Павел с детства привык к сдержанности в отношениях с матерью, но сейчас, когда он вернулся домой, сломив гордость, пришел повиниться, признать, что мать, как всегда, оказалась правой…
Она вошла в комнату и молча, невозмутимо начала накрывать стол к ужину.
— Я ушел от нее, ты понимаешь? И не намерен возвращаться… — Сдерживая обиду и закипающее раздражение, Павел пристально вглядывался в спокойное лицо матери. — Причины, я думаю, тебе объяснять не нужно. Ты была права… ты мне говорила…
— Я говорила, когда ты еще только собирался жениться, когда…
— Я виноват перед тобой, — торопливо перебил Павел, — знаю, как тебе было тяжело, я не посчитался с твоим мнением… Я всем обязан только тебе и променял тебя…
— Павлушенька, а я ведь не лошадь, чтобы меня можно было менять.
Мать улыбнулась, но от улыбки ее лицо не потеплело. Холодное, чужое лицо…
— Не понимаю, почему ты смотришь на меня такими глазами? Ты даже не пожелала меня выслушать… Ну хорошо, я виноват перед тобой… но, в конце концов, не я первый, не я последний. Ошибку нужно исправлять, пока не поздно…
— Поздно. Кроме тебя и Валентины существует Олежка.
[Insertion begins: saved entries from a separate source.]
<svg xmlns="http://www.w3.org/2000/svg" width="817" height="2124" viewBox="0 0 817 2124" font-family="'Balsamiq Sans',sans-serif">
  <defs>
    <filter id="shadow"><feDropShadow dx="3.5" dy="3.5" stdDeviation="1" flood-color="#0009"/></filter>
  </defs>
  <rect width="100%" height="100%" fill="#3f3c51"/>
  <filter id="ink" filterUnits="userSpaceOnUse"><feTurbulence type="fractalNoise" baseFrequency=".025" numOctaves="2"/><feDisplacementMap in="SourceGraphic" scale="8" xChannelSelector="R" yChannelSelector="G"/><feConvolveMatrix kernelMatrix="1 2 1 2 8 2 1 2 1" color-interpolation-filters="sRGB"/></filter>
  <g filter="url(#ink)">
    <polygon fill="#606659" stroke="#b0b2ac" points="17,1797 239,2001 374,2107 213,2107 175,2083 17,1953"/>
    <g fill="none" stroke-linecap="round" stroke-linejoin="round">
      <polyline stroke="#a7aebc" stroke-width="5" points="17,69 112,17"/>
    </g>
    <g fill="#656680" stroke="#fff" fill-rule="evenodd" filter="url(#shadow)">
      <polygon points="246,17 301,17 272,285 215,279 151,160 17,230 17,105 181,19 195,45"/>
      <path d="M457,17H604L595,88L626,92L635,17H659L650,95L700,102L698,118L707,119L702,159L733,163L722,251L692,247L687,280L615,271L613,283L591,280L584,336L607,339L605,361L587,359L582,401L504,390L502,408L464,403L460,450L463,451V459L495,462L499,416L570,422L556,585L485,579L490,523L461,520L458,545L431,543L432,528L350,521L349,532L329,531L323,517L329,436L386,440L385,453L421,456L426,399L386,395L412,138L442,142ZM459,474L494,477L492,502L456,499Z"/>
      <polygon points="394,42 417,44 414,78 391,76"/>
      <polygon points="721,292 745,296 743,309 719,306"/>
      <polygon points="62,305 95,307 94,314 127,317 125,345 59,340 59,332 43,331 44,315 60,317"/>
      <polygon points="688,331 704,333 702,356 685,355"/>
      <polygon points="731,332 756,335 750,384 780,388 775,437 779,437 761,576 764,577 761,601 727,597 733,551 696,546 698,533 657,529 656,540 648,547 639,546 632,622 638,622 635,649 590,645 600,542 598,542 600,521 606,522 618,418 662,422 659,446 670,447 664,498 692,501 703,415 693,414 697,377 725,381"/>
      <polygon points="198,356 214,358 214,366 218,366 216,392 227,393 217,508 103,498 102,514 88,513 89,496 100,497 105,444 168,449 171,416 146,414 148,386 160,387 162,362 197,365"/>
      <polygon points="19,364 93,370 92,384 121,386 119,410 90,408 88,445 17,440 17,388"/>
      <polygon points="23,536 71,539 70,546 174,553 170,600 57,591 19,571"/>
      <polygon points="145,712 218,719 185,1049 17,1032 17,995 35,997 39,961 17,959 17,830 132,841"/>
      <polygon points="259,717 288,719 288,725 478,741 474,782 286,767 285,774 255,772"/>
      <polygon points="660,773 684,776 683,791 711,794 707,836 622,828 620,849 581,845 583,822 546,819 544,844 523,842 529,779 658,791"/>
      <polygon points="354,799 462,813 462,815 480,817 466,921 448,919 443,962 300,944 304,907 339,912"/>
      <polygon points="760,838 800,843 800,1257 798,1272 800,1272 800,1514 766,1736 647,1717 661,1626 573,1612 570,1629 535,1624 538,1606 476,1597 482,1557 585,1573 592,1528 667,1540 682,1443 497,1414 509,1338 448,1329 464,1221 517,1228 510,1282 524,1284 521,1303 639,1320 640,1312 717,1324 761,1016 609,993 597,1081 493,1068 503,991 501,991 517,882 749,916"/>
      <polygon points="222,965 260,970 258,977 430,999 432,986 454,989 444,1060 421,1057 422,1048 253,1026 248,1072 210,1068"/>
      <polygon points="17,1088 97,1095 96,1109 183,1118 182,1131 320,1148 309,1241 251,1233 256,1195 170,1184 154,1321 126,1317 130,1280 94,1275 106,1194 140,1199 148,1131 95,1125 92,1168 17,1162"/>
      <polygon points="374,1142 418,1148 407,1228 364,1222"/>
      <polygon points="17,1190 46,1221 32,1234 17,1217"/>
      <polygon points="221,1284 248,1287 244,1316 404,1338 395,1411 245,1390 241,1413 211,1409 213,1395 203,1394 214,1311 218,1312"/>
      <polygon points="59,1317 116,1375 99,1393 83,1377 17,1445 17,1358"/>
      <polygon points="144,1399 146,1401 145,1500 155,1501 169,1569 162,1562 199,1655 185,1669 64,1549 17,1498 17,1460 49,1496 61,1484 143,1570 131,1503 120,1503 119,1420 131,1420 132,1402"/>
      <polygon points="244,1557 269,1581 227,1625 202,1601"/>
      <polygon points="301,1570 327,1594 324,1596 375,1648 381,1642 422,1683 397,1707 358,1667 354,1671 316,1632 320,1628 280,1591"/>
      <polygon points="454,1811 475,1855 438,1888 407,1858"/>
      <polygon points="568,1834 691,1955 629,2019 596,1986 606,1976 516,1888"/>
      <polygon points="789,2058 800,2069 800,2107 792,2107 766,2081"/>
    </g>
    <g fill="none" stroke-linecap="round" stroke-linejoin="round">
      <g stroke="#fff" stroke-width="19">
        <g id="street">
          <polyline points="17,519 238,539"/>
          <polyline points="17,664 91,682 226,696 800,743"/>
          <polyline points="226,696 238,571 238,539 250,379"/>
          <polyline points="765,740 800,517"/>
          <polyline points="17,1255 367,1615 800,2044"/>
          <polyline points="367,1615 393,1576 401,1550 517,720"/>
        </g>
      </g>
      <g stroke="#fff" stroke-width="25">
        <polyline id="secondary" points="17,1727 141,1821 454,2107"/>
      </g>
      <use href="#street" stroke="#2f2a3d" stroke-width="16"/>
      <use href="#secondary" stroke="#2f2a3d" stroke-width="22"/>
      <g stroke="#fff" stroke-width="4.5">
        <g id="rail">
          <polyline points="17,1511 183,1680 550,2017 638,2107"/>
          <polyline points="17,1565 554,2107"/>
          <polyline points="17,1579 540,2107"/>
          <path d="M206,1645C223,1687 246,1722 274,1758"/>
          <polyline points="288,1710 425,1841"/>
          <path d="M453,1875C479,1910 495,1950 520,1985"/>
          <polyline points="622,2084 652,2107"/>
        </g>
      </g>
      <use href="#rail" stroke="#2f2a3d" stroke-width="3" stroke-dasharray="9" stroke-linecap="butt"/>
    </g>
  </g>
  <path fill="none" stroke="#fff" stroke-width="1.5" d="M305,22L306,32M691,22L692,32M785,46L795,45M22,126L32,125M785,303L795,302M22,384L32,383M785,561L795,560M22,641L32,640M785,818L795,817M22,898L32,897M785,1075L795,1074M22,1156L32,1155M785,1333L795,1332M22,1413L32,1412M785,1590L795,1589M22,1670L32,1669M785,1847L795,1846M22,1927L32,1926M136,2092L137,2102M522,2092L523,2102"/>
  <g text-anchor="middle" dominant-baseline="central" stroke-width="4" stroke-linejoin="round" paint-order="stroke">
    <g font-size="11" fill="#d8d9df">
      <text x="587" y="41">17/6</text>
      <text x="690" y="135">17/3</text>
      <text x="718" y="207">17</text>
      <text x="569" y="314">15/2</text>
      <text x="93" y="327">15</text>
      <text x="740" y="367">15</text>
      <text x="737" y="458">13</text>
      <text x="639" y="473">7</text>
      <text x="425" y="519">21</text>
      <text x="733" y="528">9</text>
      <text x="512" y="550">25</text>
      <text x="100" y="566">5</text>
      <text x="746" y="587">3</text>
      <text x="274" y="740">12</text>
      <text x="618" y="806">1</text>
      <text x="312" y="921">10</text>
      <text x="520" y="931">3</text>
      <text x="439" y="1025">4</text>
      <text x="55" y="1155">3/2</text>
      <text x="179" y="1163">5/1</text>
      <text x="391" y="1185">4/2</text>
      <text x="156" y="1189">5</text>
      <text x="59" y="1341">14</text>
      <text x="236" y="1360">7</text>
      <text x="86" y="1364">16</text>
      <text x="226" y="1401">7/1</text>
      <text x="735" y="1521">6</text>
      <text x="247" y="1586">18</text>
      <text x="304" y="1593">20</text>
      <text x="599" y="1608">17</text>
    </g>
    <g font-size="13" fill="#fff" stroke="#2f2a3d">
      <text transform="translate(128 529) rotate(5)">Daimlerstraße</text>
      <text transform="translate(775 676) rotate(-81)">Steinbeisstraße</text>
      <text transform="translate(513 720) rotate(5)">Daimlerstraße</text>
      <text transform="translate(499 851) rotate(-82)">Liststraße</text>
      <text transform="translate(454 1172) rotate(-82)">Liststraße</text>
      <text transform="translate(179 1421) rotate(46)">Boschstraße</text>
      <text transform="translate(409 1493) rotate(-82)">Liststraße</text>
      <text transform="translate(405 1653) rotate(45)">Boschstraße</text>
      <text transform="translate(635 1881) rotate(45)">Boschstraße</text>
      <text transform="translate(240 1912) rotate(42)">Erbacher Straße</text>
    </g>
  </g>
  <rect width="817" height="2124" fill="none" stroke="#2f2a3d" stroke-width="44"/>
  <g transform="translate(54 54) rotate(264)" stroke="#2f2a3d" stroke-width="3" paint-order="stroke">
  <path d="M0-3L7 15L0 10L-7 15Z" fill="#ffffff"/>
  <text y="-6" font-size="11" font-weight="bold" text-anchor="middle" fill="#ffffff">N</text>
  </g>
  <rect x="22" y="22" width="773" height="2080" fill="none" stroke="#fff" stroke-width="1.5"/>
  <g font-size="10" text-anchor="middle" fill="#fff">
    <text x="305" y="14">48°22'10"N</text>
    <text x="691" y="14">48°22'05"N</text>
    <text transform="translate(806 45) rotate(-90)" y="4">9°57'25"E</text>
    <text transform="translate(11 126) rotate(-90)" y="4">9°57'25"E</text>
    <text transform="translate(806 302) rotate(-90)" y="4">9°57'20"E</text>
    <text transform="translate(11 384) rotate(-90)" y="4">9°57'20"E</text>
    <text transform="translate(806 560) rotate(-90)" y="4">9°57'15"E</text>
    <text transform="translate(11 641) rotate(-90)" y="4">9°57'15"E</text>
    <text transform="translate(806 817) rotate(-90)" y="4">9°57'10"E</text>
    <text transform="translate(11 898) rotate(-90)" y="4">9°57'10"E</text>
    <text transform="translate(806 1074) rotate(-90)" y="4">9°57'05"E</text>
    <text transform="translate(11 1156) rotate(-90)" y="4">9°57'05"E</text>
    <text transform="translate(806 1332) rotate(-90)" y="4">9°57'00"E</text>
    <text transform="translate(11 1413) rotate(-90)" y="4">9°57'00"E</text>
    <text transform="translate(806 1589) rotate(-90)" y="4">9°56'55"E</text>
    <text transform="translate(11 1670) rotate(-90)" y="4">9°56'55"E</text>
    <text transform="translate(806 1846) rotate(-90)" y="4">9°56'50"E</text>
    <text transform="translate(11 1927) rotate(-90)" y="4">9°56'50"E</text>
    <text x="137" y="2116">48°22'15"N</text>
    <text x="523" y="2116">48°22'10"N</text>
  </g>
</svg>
Это первое. Второе — о какой ошибке ты толкуешь? О чьей ошибке? Если разобраться — это она в тебе ошиблась. Ты на шесть лет старше ее. Ты не мальчиком невинным женился, а она девчонка была, дурочка со школьной скамьи. Вспомни, как вы первый год жили. Ты все ее причуды, все прихоти исполнял. Тебе все её глупости милы были. И умна она была, и красива, и характер ее тебе был по душе. Конечно, на танцплощадке да на пляже ее характер тебя вполне устраивал. И все же эта девчонка свой первый жизненный экзамен выдержала. Она сына тебе родила. Ради тебя перешла на заочный, над переводами спину гнула, чтобы лишнюю копейку заработать, ночами в кухне с Олежкой отсиживалась, чтобы ты мог спокойно заниматься… Она свой экзамен выдержала, а вот ты оказался… банкрот.